The OECD has estimated that the annual investment required in telecommunications, road, rail, electricity and water infrastructure is 2.5 per cent of world GDP. The OECD also found that if you add electricity generation and other energy related infrastructure investment, that figure should rise to 3.5 per cent of world GDP. That is the level of annual investment that is needed to ensure that needs are met and economic growth continues in a consistent and stable manner. A much quoted report from the Australian Council of Infrastructure Development and Econtech found that there was a nearly $25 billion backlog in infrastructure investment within this country in electricity, gas, road, rail and water infrastructure. Econtech calculated that, if that investment were made, it would result in a long-term increase in GDP of nearly one per cent and that exports would rise by roughly two per cent.
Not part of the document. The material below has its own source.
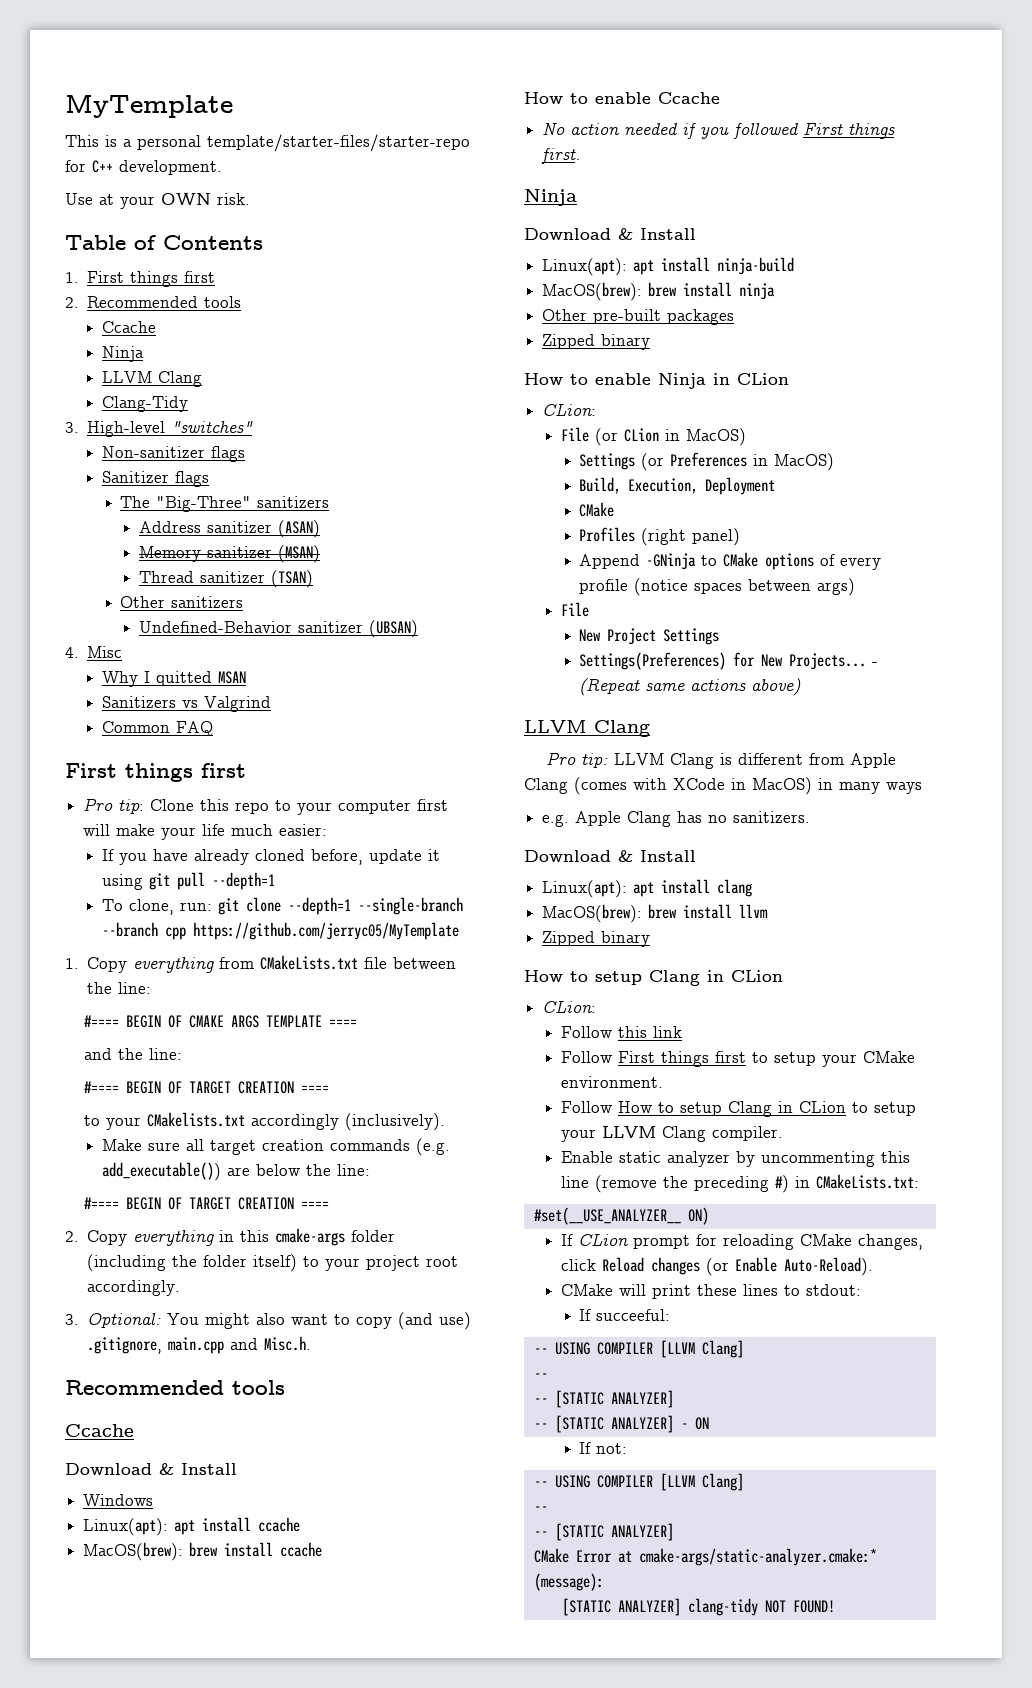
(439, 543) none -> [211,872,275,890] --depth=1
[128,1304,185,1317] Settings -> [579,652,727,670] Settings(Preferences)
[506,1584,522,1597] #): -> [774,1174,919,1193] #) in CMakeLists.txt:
This should not just be looked at, either, in solely an economic context. Economic growth and development are very important for social development and the creation of social infrastructure such as schools, childcare centres and the like, and they help address inequities in the distribution of income in our society through the creation of employment and the improvement of living standards. So all of these measures are extremely important.

Linked to this nation-building agenda, too, is looking at infrastructure investment through the prism of climate change that I mentioned earlier. A vital role of Infrastructure Australia will be to provide advice on infrastructure policies arising from climate change. Reducing congestion and improving the efficiency of transport networks will play a very important part in the abatement of greenhouse gases and the improvement of urban amenity. The Building Australia Fund has a key role to play in this context.

As I said in my opening remarks, I have been a long-time advocate for increased infrastructure investment. For that reason I am extremely pleased that these bills are before the House. The three nation-building funds will result in $26.3 billion being made available to fund critical infrastructure in transport, communications, higher education, vocational education and training, research and health. It is important to pause to consider how important that is: $26.3 billion being committed to infrastructure investment in these areas will be very important to our economy and our immediate, medium-term and long-term economic performance. The early infrastructure investment will also be part of the government’s Economic Security Strategy, as I outlined, that will help Australia face the challenge of the global financial crisis. Advancing important infrastructure investment will have an important stimulatory impact on the economy in the short term.

We should never lose sight of the importance of investment of this nature. It is an extremely important initiative for government to take. It is critical, as it always has been in the history of our Federation, that the national government—the Commonwealth—take leadership in this area, work with the states and bring about investment in all areas of infrastructure to bolster our economy, to boost jobs, to lift living standards and to build productivity for the future economic security of this country.